Der Mann klopfte mit dem Finger auf die Keule, wie um zu prüfen, ob sie auch wirklich zart sei, und lächelte zufrieden. Er sagte: »Die Geschäfte laufen gut, was, Capo!«

Giorgio Bellusci erwiderte: »Ich kann nicht klagen, danke.«

»Und der Acker? Und das Vieh? Wie ich höre, wollt Ihr unten am Fluss ein paar Weingärten kaufen. Und dann das Bauvorhaben, das Hotel! Der Fondaco del Fico! Eine grandiose Idee! Mein Großvater erzählte mir immer, dass dort früher ein ganz flottes Gasthaus stand. Wo alle Reisenden einkehrten. So etwas brauchen wir. Das nächste Hotel liegt unten am Meer. Ihr werdet haufenweise Geld verdienen, zumindest im Sommer. Ihr expandiert, ja! Ihr kommt voran.
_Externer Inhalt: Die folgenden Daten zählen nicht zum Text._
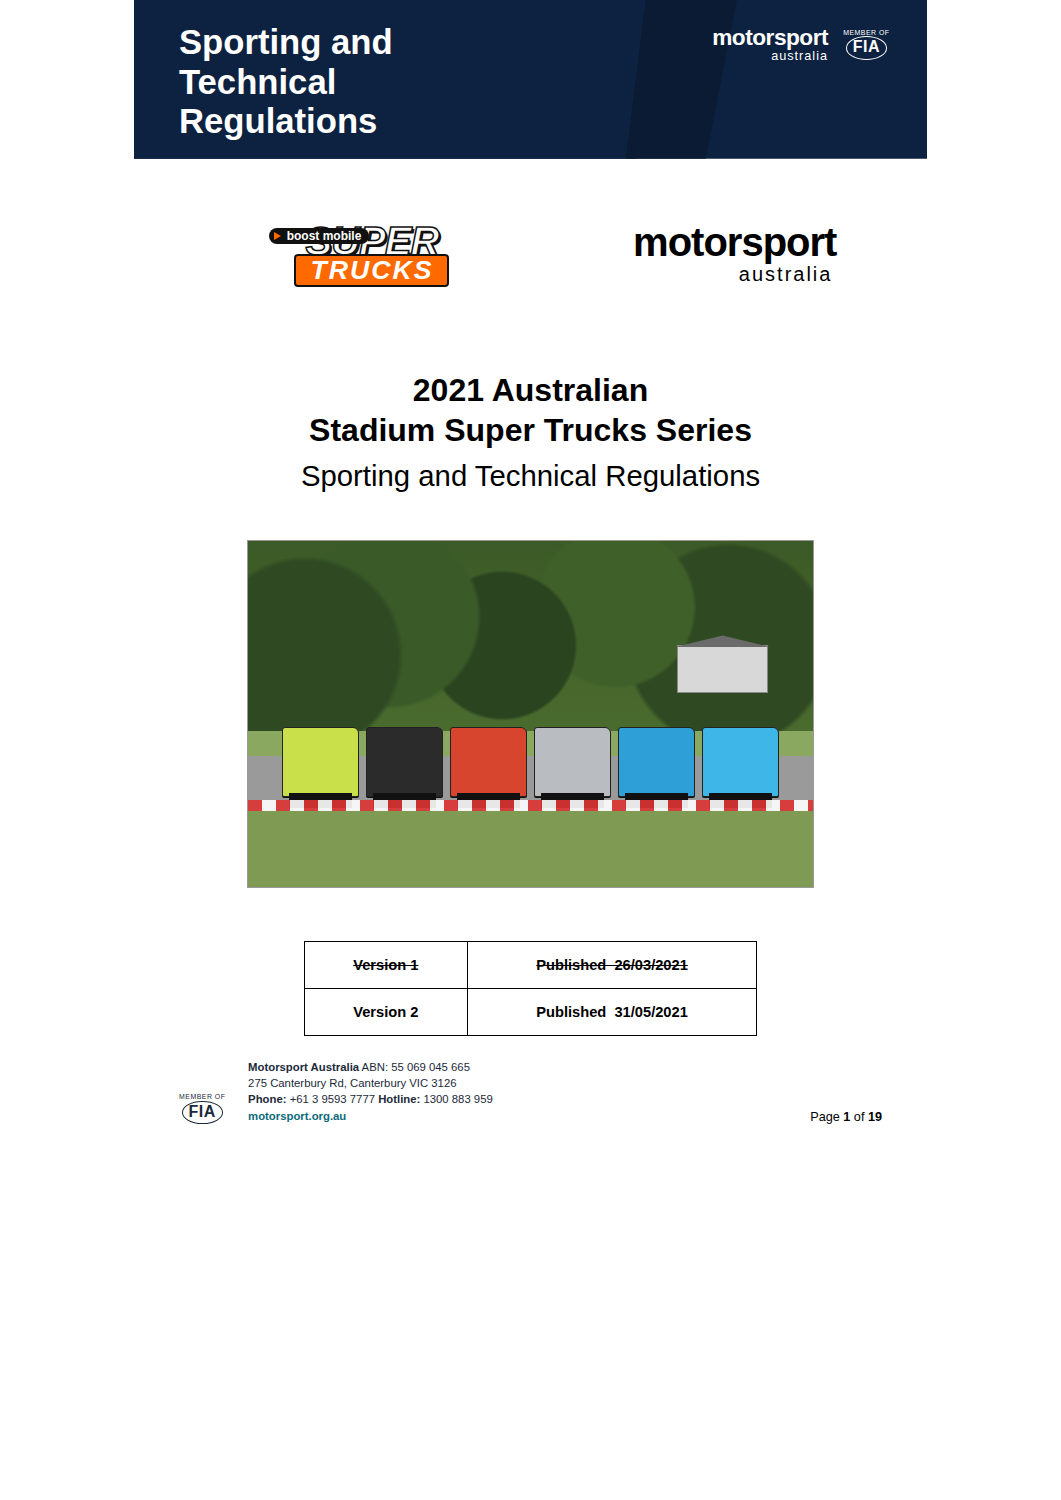Sporting and Technical
Regulations
motorsport
australia
Member of
FIA
boost mobile SUPER TRUCKS
motorsport
australia
2021 Australian
Stadium Super Trucks Series
Sporting and Technical Regulations
| Version 1 | Published 26/03/2021 |
| Version 2 | Published 31/05/2021 |
Member of
FIA
Motorsport Australia ABN: 55 069 045 665
275 Canterbury Rd, Canterbury VIC 3126
Phone: +61 3 9593 7777 Hotline: 1300 883 959
motorsport.org.au
Page 1 of 19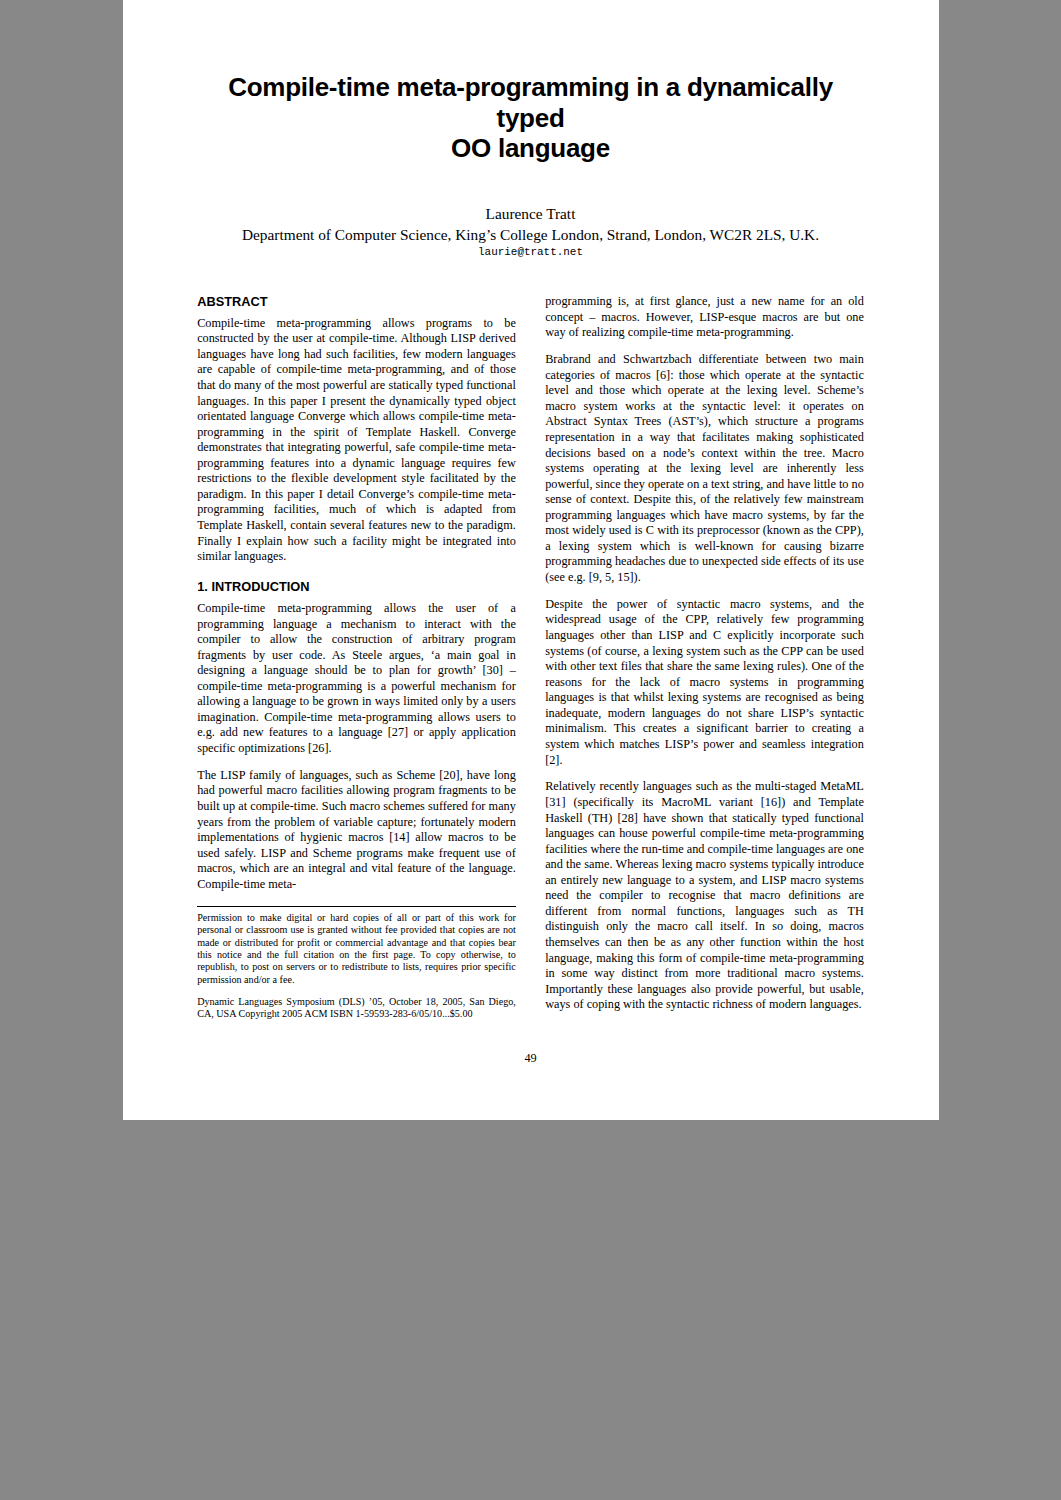Compile-time meta-programming in a dynamically typed
OO language
Laurence Tratt
Department of Computer Science, King’s College London, Strand, London, WC2R 2LS, U.K.
laurie@tratt.net
ABSTRACT
Compile-time meta-programming allows programs to be constructed by the user at compile-time. Although LISP derived languages have long had such facilities, few modern languages are capable of compile-time meta-programming, and of those that do many of the most powerful are statically typed functional languages. In this paper I present the dynamically typed object orientated language Converge which allows compile-time meta-programming in the spirit of Template Haskell. Converge demonstrates that integrating powerful, safe compile-time meta-programming features into a dynamic language requires few restrictions to the flexible development style facilitated by the paradigm. In this paper I detail Converge’s compile-time meta-programming facilities, much of which is adapted from Template Haskell, contain several features new to the paradigm. Finally I explain how such a facility might be integrated into similar languages.
1. INTRODUCTION
Compile-time meta-programming allows the user of a programming language a mechanism to interact with the compiler to allow the construction of arbitrary program fragments by user code. As Steele argues, ‘a main goal in designing a language should be to plan for growth’ [30] – compile-time meta-programming is a powerful mechanism for allowing a language to be grown in ways limited only by a users imagination. Compile-time meta-programming allows users to e.g. add new features to a language [27] or apply application specific optimizations [26].
The LISP family of languages, such as Scheme [20], have long had powerful macro facilities allowing program fragments to be built up at compile-time. Such macro schemes suffered for many years from the problem of variable capture; fortunately modern implementations of hygienic macros [14] allow macros to be used safely. LISP and Scheme programs make frequent use of macros, which are an integral and vital feature of the language. Compile-time meta-
Permission to make digital or hard copies of all or part of this work for personal or classroom use is granted without fee provided that copies are not made or distributed for profit or commercial advantage and that copies bear this notice and the full citation on the first page. To copy otherwise, to republish, to post on servers or to redistribute to lists, requires prior specific permission and/or a fee.
Dynamic Languages Symposium (DLS) ’05, October 18, 2005, San Diego, CA, USA Copyright 2005 ACM ISBN 1-59593-283-6/05/10...$5.00
programming is, at first glance, just a new name for an old concept – macros. However, LISP-esque macros are but one way of realizing compile-time meta-programming.
Brabrand and Schwartzbach differentiate between two main categories of macros [6]: those which operate at the syntactic level and those which operate at the lexing level. Scheme’s macro system works at the syntactic level: it operates on Abstract Syntax Trees (AST’s), which structure a programs representation in a way that facilitates making sophisticated decisions based on a node’s context within the tree. Macro systems operating at the lexing level are inherently less powerful, since they operate on a text string, and have little to no sense of context. Despite this, of the relatively few mainstream programming languages which have macro systems, by far the most widely used is C with its preprocessor (known as the CPP), a lexing system which is well-known for causing bizarre programming headaches due to unexpected side effects of its use (see e.g. [9, 5, 15]).
Despite the power of syntactic macro systems, and the widespread usage of the CPP, relatively few programming languages other than LISP and C explicitly incorporate such systems (of course, a lexing system such as the CPP can be used with other text files that share the same lexing rules). One of the reasons for the lack of macro systems in programming languages is that whilst lexing systems are recognised as being inadequate, modern languages do not share LISP’s syntactic minimalism. This creates a significant barrier to creating a system which matches LISP’s power and seamless integration [2].
Relatively recently languages such as the multi-staged MetaML [31] (specifically its MacroML variant [16]) and Template Haskell (TH) [28] have shown that statically typed functional languages can house powerful compile-time meta-programming facilities where the run-time and compile-time languages are one and the same. Whereas lexing macro systems typically introduce an entirely new language to a system, and LISP macro systems need the compiler to recognise that macro definitions are different from normal functions, languages such as TH distinguish only the macro call itself. In so doing, macros themselves can then be as any other function within the host language, making this form of compile-time meta-programming in some way distinct from more traditional macro systems. Importantly these languages also provide powerful, but usable, ways of coping with the syntactic richness of modern languages.
49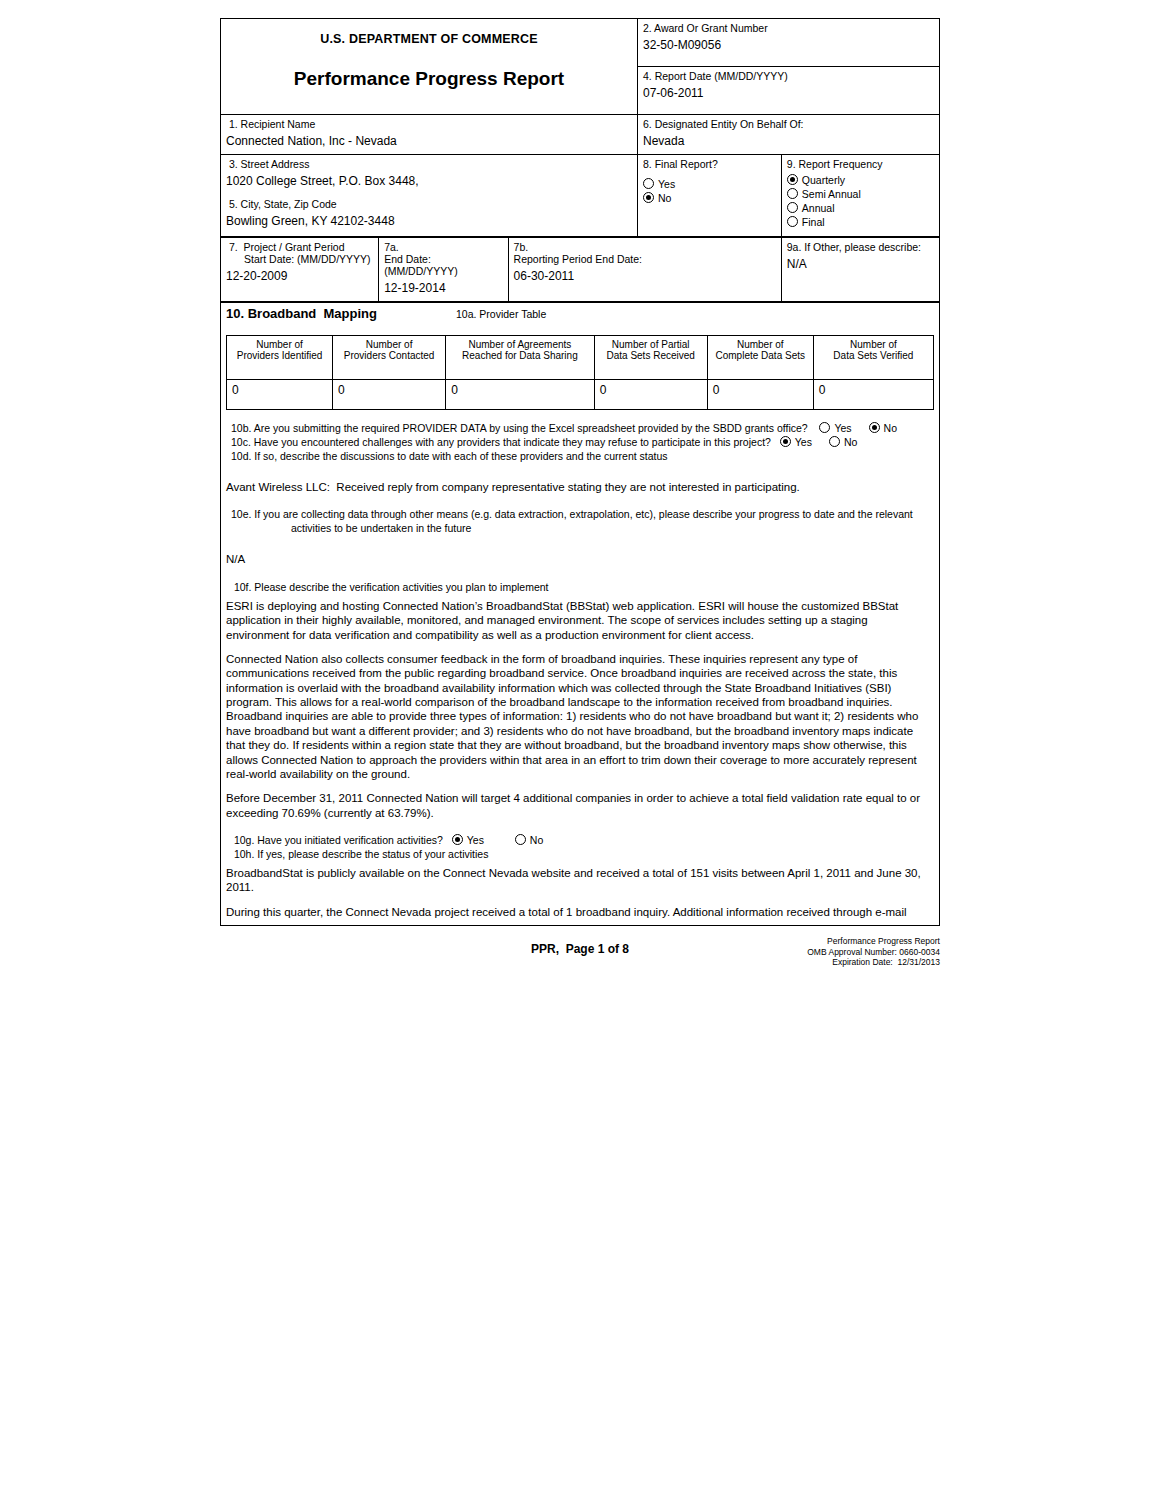| U.S. DEPARTMENT OF COMMERCE Performance Progress Report | 2. Award Or Grant Number 32-50-M09056 |
| 4. Report Date (MM/DD/YYYY) 07-06-2011 |
| 1. Recipient Name Connected Nation, Inc - Nevada | 6. Designated Entity On Behalf Of: Nevada |
| 3. Street Address 1020 College Street, P.O. Box 3448, 5. City, State, Zip Code Bowling Green, KY 42102-3448 | 8. Final Report? Yes No | 9. Report Frequency Quarterly Semi Annual Annual Final |
| 7. Project / Grant Period Start Date: (MM/DD/YYYY) 12-20-2009 | 7a. End Date: (MM/DD/YYYY) 12-19-2014 | 7b. Reporting Period End Date: 06-30-2011 | 9a. If Other, please describe: N/A |
| 10. Broadband Mapping 10a. Provider Table / Number of Providers Identified / Number of Providers Contacted / Number of Agreements Reached for Data Sharing / Number of Partial Data Sets Received / Number of Complete Data Sets / Number of Data Sets Verified / / 0 / 0 / 0 / 0 / 0 / 0 / 10b. Are you submitting the required PROVIDER DATA by using the Excel spreadsheet provided by the SBDD grants office? Yes No 10c. Have you encountered challenges with any providers that indicate they may refuse to participate in this project? Yes No 10d. If so, describe the discussions to date with each of these providers and the current status Avant Wireless LLC: Received reply from company representative stating they are not interested in participating. 10e. If you are collecting data through other means (e.g. data extraction, extrapolation, etc), please describe your progress to date and the relevant activities to be undertaken in the future N/A 10f. Please describe the verification activities you plan to implement ESRI is deploying and hosting Connected Nation’s BroadbandStat (BBStat) web application. ESRI will house the customized BBStat application in their highly available, monitored, and managed environment. The scope of services includes setting up a staging environment for data verification and compatibility as well as a production environment for client access. Connected Nation also collects consumer feedback in the form of broadband inquiries. These inquiries represent any type of communications received from the public regarding broadband service. Once broadband inquiries are received across the state, this information is overlaid with the broadband availability information which was collected through the State Broadband Initiatives (SBI) program. This allows for a real-world comparison of the broadband landscape to the information received from broadband inquiries. Broadband inquiries are able to provide three types of information: 1) residents who do not have broadband but want it; 2) residents who have broadband but want a different provider; and 3) residents who do not have broadband, but the broadband inventory maps indicate that they do. If residents within a region state that they are without broadband, but the broadband inventory maps show otherwise, this allows Connected Nation to approach the providers within that area in an effort to trim down their coverage to more accurately represent real-world availability on the ground. Before December 31, 2011 Connected Nation will target 4 additional companies in order to achieve a total field validation rate equal to or exceeding 70.69% (currently at 63.79%). 10g. Have you initiated verification activities? Yes No 10h. If yes, please describe the status of your activities BroadbandStat is publicly available on the Connect Nevada website and received a total of 151 visits between April 1, 2011 and June 30, 2011. During this quarter, the Connect Nevada project received a total of 1 broadband inquiry. Additional information received through e-mail |
PPR, Page 1 of 8
Performance Progress Report
OMB Approval Number: 0660-0034
Expiration Date: 12/31/2013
Man sieht, dass Ihr ein tüchtiger Kerl seid.«

Giorgio Bellusci atmete kurz in der kalten Brise der Kühlkammer durch, die er wieder geöffnet hatte, und musterte den Mann misstrauisch: »Woher kommt Ihr, dass Ihr so gut über mich Bescheid wisst, besser noch als meine Frau?«

Sein Gegenüber betrachtete ihn abschätzig, jetzt auf einmal mit arrogantem Blick.

»Ich komme daher, wo meine Mutter mich gemacht hat. Das braucht Euch nicht zu interessieren. Ihr sollt nur an Euer Fortkommen denken, so mögen wir das. Ihr habt unseren Segen, unseren Schutz. Ihr zahlt eine kleine Rate jeden letzten Sonntag im Monat. Ich komme vorbei und hol die Kohle ab. Ihr braucht Euch um nichts zu kümmern. Ihr seid in guten Händen.«

Giorgio Bellusci traute seinen Ohren nicht, er wollte es einfach nicht glauben. Er war so überrascht, dass ihm keine Antwort einfiel. Sollte er ihm die Keule ins Gesicht schleudern oder ihn zum Teufel schicken oder auslachen? Er versuchte es mit Ironie: »Haltet Ihr mich etwa für einen, der im Lotto gewonnen hat? Ich arbeite hart, mit diesen Händen hier.« Und zum Beweis hob er seine schwieligen Pranken in die Höhe.